[Text excerpt — start]

Australia’s Minister for Defence, Linda Reynolds, and her French counterpart, Florence Parly, issued the following joint statement, February 15th, 2020 while attending the 56th Munich Security Conference:
Today we have reviewed the implementation of the Strategic Partnering Agreement that underpins Australia’s Future Submarine Program.
Both of us reaffirmed our full commitment to the program, in particular with respect to schedule and Australian Industry Capacity.
We have agreed on an ongoing process to review, at our level, the implementation of the program on a quarterly basis for the rest of this year, meeting again in France in April and Australia in mid-year.
We acknowledge the Future Submarine Program is key for both our countries and our strategic partnership.
We are committed to work together to make it a success.
This joint statement follows an interview of John Davis, Naval Group Australia’s CEO, casting doubts over the level of Australian industry share in the program. Davis explained that this share could be lower than 50% because of local subcontracting issues. In an interview with The Australian, Naval Group Australia’s CEO said the company was encountering “specific challenges” regarding Australian industry that were “new to Naval Group”.

[Text excerpt — finish]
[Data section — start]

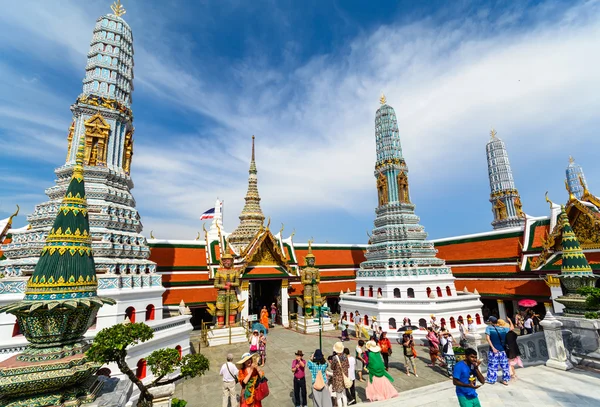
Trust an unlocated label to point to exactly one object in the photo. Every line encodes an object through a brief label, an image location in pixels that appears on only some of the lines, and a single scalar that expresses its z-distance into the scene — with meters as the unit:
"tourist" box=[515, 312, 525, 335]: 14.96
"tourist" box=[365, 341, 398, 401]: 7.65
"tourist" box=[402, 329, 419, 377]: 10.86
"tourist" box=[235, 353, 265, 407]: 6.12
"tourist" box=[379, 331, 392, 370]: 10.45
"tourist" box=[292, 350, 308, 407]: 7.40
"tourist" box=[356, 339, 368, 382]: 9.80
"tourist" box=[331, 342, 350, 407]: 7.27
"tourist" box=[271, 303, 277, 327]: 22.17
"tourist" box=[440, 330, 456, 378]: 10.66
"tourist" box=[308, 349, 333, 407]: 6.72
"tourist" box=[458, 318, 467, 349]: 9.99
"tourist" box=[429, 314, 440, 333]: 14.44
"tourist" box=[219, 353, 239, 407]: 7.66
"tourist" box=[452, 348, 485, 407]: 5.20
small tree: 5.12
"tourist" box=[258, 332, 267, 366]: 11.52
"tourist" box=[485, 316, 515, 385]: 7.95
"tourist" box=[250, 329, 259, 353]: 10.85
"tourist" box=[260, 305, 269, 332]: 18.81
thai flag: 34.28
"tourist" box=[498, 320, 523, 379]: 8.69
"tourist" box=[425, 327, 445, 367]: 11.79
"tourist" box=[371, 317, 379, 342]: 15.95
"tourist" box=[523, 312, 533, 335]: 13.48
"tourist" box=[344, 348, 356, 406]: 7.75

[Data section — finish]

Assignment:
Reproduce the full text about the Australia–France joint statement on the Future Submarine Program, word for word.

Answer area:
Australia’s Minister for Defence, Linda Reynolds, and her French counterpart, Florence Parly, issued the following joint statement, February 15th, 2020 while attending the 56th Munich Security Conference:
Today we have reviewed the implementation of the Strategic Partnering Agreement that underpins Australia’s Future Submarine Program.
Both of us reaffirmed our full commitment to the program, in particular with respect to schedule and Australian Industry Capacity.
We have agreed on an ongoing process to review, at our level, the implementation of the program on a quarterly basis for the rest of this year, meeting again in France in April and Australia in mid-year.
We acknowledge the Future Submarine Program is key for both our countries and our strategic partnership.
We are committed to work together to make it a success.
This joint statement follows an interview of John Davis, Naval Group Australia’s CEO, casting doubts over the level of Australian industry share in the program. Davis explained that this share could be lower than 50% because of local subcontracting issues. In an interview with The Australian, Naval Group Australia’s CEO said the company was encountering “specific challenges” regarding Australian industry that were “new to Naval Group”.